This is Exercise 4.3.14 of Robinson's "A Course in the Theory of Groups (Second Edition)". According to Approach0, it is new to MSE.
The Details:
Let $p$ be prime. A $p$-group is a group all of whose elements have a $p$ power order.
On page 12 of Robinson's book,
A torsion group [. . .] is a group all of whose elements have finite order.
On page 94, ibid.,
An element $g$ of an abelian group $G$ is said to be divisible in $G$ by a positive integer $m$ if $g=mg_1$ for some $g_1$ in $G$. [. . .]
An abelian group $G$ is said to be divisible of each element is divisible by every positive integer.
On page 106, ibid.,
A subgroup $H$ of an abelian group $G$ is called pure if
$$nG\cap H=nH$$
for all integers $n\ge 0$.
On page 107, ibid.,
Let $G$ be an abelian torsion group. A subgroup $B$ is called a basic subgroup if it is pure in $G$, it is the direct sum of cyclic groups, and $G/B$ is divisible.
On page 108, ibid.,
An additively written group is called bounded if its elements have boundedly finite orders.
The Question:
(Kulikov) Prove that an abelian torsion group has a unique basic subgroup if and only if it is divisible or bounded. [Hint: Let $B$ be the unique basic subgroup of the $p$-group $G$. Write $B=\langle x\rangle \oplus B_1$ and show that $G=\langle x\rangle \oplus G_1$ for some $G_1$. If $a\in G_1$ and $\lvert a\rvert\le\lvert x\rvert$, prove that the assignments $x\mapsto xa$ and $g_1\mapsto g_1$, $(g_1\in G_1)$, determine an automorphism of $G$. Deduce that $a\in B$.]
Thoughts:
The hint, in essence, I think, suggests that I use Exercise 4.3.8. I asked about that exercise here earlier:
Let $G$ be an abelian torsion group.
$\Rightarrow$
Suppose $B$ is a unique basic subgroup of $G$.
What allows us to assume $G$ is a $p$-group, following the hint?
$\Leftarrow$
It seems natural to use the following logical equivalence:
$$((D\lor B)\to U)\leftrightarrow ((D\to U)\land (B\to U)).$$
- $(D\implies U)$
Suppose $G$ is divisible. Then for all $g\in G$ we have for all $m\in\Bbb N$ there exists an $h\in G$ with
$$g=mh.$$
What do I do next? I have nothing nontrivial to add.
- $(B\implies U)$
Let $G$ be bounded. Then each $g\in G$ has boundedly finite order.
This is a stronger assertion than saying $G$ is a torsion group.
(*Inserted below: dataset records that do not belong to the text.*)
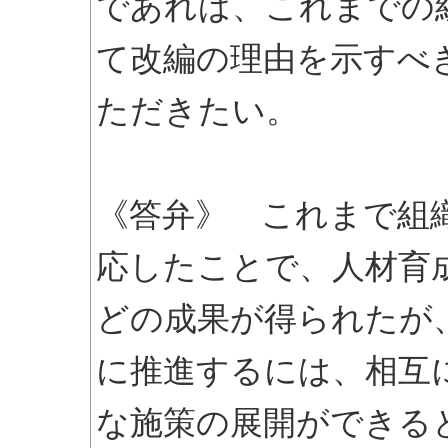
であれば、これまでの
て改編の理由を示すべ
ただきたい。
《答弁》 これまで組
応したことで、人材育
どの成果が得られたが
に推進するには、相互
な施策の展開ができる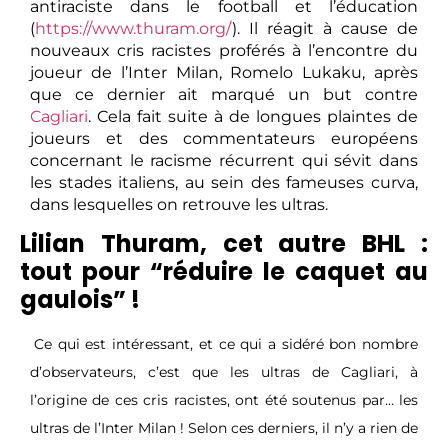
antiraciste dans le football et l’éducation
(
https://www.thuram.org/
). Il réagit à cause de
nouveaux cris racistes proférés à l’encontre du
joueur de l’Inter Milan, Romelo Lukaku, après
que ce dernier ait marqué un but contre
Cagliari
. Cela fait suite à de longues plaintes de
joueurs et des commentateurs européens
concernant le racisme récurrent qui sévit dans
les stades italiens, au sein des fameuses curva,
dans lesquelles on retrouve les ultras.
Lilian Thuram, cet autre BHL :
tout pour “réduire le caquet au
gaulois” !
Ce qui est intéressant, et ce qui a sidéré bon nombre
d’observateurs, c’est que les ultras de Cagliari, à
l’origine de ces cris racistes, ont été soutenus par… les
ultras de l’Inter Milan ! Selon ces derniers, il n’y a rien de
Again, I have nothing nontrivial to add.
I have skipped a few exercises from Section 4.3 of the book. This is primarily because I have spent too much time on the set; I forgot too much of what came before and I began to lose patience in myself. I chose this exercise because it seems interesting and I have experience with a similar problem (see above).
If I had more time, I think I could solve this myself. There's a lot going on in my life at the moment, though, so I cannot devote too much to one exercise, especially considering that the exercise is not marked as being referred to later on in the text.
Please help :)
This is a CW answer adapting the comments by @DavidA.Craven above.
For bounded groups $G$, if $B\le G$ and $G/B$ is divisible (and bounded), then $G/B=1$. Thus $B=G$ and hence is unique.
Every quotient of a divisible group is divisible (if $x=n\cdot y$ then $x+H=n\cdot(y+H)$), so if $G$ is torsion divisible, we need that it has no non-trivial basic subgroups $B$. But torsion divisible groups are direct sums of quasicyclic groups (4.1.5), and pure subgroups are just direct summands by Exercise 4.3.3. Quasicyclic subgroups are not sums of cyclic subgroups, so $B=1.$
Finally, I know Sylow's theorem is still not allowed, but for torsion abelian groups the set of all elements of order a power of $p$ is a subgroup, and a torsion group is the direct sum of these over all $p$. I'm sure Robinson uses this all the time. If $G=\oplus_pG_p$ has a unique basic subgroup $B$, then $B=\oplus_pB_p$, and so the question is whether $B_p$ is basic in $G_p$. Clearly it is a sum of cyclic groups, $G_p/B_p$ is divisible, and so pure is all that is needed. This is also clear from the fact that $B$ is pure in $G$.